In the Norwegian statement under Cluster I issues, my delegation affirmed that a credible and robust non-proliferation regime is a precondition for achieving a world free of nuclear weapons. It is evident that all states parties to the NPT have a responsibility to contribute to this end.
It is the ambition of my delegation that the 2010 NPT Review Conference should adopt a programme of work to achieve credible non-proliferation architecture. Implementation of such a programme of work should be followed closely by the states parties in the next Review Cycle.
The prime challenge today is to resolve politically outstanding proliferation matters through negotiations. To this end, Norway urges countries concerned to heed the calls of the international community, expressed through the UN Security Council and the IAEA.
In the pursuit of a non-proliferation architecture, we must put safeguards at the centre our efforts. Safeguards are essential to ensure that all nuclear activities are devoted exclusively to peaceful activities. For this reason, Norway reaffirms that the IAEA Comprehensive Safeguards and the Additional Protocol constitute the verification norm.
We are worried that only 90 countries have implemented the Model Additional Protocol, 12 years after the adoption by the IAEA Board of Governors of the Model Additional Protocol. It is also highly unsatisfactory that 18 countries have not even implemented the Comprehensive Safeguards Agreements. Norway remains convinced that it is in the interest of each country to conclude the necessary safeguards arrangements, and thus be better positioned to take part in peaceful nuclear cooperation.
It is now high time to fully universalise the Comprehensive Safeguards Agreements and the Additional Protocol. We must empower the IAEA, politically and financially, to carry out its crucial verification task. In order to make even better use of available resources, states parties should be encouraged to do their utmost in order to qualify for integrated safeguards.

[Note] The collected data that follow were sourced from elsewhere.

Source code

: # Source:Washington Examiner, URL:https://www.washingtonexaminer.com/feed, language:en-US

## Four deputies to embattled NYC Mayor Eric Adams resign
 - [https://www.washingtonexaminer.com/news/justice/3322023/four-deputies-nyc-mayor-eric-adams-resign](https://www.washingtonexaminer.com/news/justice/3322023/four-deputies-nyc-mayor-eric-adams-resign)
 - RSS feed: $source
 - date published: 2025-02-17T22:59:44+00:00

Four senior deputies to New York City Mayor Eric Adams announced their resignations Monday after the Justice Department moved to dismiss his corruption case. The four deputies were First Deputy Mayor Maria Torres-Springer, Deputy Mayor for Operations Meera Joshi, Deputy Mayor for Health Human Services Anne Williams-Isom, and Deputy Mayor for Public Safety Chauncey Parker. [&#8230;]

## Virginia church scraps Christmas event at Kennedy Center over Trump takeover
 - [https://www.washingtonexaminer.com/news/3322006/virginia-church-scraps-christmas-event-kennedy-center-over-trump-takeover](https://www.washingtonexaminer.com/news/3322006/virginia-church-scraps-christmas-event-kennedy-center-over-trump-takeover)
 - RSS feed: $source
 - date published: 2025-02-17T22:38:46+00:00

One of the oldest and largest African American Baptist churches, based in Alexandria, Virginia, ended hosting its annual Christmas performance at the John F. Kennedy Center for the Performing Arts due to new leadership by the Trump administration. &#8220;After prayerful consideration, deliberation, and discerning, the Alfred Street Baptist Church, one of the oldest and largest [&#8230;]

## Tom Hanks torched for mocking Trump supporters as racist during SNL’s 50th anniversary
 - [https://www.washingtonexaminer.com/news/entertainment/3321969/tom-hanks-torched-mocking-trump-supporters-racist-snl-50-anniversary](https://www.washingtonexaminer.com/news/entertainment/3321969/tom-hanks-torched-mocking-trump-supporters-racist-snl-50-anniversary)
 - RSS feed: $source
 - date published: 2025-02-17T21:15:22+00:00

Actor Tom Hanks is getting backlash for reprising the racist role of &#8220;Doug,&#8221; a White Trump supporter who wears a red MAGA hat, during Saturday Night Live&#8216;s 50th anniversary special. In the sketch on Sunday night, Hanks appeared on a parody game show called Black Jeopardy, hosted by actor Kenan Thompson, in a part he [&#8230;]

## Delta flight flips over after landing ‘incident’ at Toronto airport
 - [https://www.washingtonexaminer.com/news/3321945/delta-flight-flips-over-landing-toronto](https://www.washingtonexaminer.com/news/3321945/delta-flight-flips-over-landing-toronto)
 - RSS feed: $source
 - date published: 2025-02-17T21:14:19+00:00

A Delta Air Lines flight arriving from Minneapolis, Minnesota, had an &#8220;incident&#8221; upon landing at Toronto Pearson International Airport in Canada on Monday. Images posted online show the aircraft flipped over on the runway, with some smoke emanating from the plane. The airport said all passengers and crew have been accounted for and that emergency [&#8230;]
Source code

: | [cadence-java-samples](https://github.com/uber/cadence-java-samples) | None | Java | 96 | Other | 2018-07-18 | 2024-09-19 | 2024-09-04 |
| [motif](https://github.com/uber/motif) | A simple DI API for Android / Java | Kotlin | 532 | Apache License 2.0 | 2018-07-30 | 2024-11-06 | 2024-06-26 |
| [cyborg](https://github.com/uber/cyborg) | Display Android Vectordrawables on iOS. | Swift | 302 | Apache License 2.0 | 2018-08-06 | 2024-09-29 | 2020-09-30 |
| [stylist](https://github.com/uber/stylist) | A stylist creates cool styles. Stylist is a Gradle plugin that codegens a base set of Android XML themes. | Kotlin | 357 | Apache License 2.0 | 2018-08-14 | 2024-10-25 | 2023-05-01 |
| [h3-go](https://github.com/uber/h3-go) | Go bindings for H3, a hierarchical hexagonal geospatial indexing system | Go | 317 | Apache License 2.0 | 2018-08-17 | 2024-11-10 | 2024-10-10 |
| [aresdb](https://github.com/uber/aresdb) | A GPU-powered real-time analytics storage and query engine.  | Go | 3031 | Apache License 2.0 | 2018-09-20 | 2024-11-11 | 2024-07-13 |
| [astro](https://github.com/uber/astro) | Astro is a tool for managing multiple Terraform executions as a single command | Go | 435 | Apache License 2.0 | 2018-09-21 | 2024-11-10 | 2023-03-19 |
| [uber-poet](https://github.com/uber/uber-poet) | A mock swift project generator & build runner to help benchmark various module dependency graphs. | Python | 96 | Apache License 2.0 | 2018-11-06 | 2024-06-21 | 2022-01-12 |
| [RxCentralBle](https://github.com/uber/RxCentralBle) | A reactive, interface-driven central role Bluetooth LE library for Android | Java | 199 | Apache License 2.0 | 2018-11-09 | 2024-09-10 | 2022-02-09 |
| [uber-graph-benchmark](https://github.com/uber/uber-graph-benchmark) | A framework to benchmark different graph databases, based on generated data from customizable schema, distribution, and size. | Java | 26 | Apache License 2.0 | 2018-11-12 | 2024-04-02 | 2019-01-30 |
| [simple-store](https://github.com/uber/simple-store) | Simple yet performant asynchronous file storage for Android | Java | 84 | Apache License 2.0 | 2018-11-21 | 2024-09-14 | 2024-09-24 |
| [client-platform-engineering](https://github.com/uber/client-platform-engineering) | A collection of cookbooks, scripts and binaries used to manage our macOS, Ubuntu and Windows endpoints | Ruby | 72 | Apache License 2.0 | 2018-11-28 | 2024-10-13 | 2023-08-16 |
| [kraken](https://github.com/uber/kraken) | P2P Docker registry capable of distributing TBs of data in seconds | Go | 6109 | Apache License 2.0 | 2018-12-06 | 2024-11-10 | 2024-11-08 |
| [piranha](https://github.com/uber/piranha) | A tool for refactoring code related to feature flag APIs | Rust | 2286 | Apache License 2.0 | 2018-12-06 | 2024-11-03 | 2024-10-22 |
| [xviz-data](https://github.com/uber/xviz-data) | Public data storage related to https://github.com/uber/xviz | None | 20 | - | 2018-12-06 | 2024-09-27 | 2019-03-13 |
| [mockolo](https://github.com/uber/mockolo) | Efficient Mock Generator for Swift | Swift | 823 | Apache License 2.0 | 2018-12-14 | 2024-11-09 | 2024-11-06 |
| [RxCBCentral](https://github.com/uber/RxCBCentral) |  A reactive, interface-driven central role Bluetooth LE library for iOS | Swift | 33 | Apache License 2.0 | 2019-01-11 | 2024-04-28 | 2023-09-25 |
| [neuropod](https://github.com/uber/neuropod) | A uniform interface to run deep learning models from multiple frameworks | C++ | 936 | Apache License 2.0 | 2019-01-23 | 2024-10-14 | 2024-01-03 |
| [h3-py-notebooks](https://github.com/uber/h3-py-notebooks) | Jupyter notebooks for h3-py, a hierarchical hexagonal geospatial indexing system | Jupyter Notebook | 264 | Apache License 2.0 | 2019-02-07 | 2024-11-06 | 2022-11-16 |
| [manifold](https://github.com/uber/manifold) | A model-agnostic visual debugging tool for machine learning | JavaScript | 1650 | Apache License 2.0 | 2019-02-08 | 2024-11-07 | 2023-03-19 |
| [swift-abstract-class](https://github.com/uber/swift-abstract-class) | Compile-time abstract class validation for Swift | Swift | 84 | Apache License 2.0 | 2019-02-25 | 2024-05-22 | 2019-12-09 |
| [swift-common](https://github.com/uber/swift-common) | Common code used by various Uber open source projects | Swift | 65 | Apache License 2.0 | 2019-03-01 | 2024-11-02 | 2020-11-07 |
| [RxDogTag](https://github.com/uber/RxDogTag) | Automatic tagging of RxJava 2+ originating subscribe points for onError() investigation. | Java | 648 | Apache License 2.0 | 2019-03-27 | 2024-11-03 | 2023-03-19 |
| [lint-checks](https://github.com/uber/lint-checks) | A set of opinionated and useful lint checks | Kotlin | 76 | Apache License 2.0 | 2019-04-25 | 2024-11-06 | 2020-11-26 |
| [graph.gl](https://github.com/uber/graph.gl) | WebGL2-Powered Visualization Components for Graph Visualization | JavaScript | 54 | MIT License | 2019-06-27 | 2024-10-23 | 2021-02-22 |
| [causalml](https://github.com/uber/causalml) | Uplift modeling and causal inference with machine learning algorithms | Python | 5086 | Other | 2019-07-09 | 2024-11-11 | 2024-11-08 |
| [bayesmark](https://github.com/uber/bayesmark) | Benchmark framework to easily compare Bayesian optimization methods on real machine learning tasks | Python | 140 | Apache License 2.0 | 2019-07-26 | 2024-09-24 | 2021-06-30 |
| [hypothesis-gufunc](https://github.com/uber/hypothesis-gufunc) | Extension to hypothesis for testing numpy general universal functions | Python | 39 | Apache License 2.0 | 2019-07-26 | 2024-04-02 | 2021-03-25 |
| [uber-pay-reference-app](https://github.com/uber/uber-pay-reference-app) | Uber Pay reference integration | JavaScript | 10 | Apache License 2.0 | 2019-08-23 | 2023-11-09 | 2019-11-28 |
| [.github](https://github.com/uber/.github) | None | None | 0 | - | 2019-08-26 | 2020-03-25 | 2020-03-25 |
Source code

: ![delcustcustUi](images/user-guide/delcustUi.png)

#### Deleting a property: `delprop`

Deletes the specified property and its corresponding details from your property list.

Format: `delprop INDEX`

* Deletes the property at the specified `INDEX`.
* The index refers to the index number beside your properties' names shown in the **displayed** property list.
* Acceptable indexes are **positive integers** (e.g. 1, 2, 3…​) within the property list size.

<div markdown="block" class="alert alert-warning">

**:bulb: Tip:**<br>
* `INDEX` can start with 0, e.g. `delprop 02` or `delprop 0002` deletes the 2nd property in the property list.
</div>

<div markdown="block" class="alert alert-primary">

A credible architecture should recognise that export control is important to sustain the global non-proliferation norm. That is the intention of the NSG and the Zangger Committee. Norway urges all states parties to adopt and enforce adequate national export control legislation, as also called for by UN Security Council Resolution 1540.
National measures are also vital in the field of physical security and safety of nuclear material. Norway is in the process of ratifying various legally binding instruments such as the Convention to Combat Nuclear Terrorism and the amended Convention on the Physical Protection of Nuclear Material. Norway urges other countries to follow suit.
Norway has for some years maintained that minimising the use of highly enriched uranium in the civilian sector will further strengthen our overall non-proliferation efforts, not least by preventing non-state actors from acquiring material which may be used in a crude nuclear device. We are convinced that it is possible from both a technological and financial perspective to convert most of the existing civilian nuclear installations to use low enriched uranium.
A credible non-proliferation architecture must clearly reconcile our efforts to prevent the spread of nuclear weapons and material with peaceful applications of the atom. Norway remains convinced that enhanced multilateral cooperation in fuel cycle approaches would serve all the three pillars of the NPT.
Norway has allocated USD 5 million for the establishment of a fuel bank under IAEA auspices. The fuel bank represents one of several contributions to a number of different approaches to promote cooperation on the production of nuclear fuel and on managing nuclear waste. My delegation expects that the next review cycle will look more actively into the field of nuclear fuel cycle approaches with a view to finding solutions that accommodate our non-proliferation concerns, while at the same time facilitating peaceful uses.
To conclude, a credible non-proliferation architecture will require commitment and ownership from all states parties. The IAEA will of course have to play a key role. But we need a broader partnership involving the nuclear industry. The valuable contributions by other important initiatives such as the Global Initiative against Nuclear Terrorism, the Global Partnership and the PSI are also appreciated.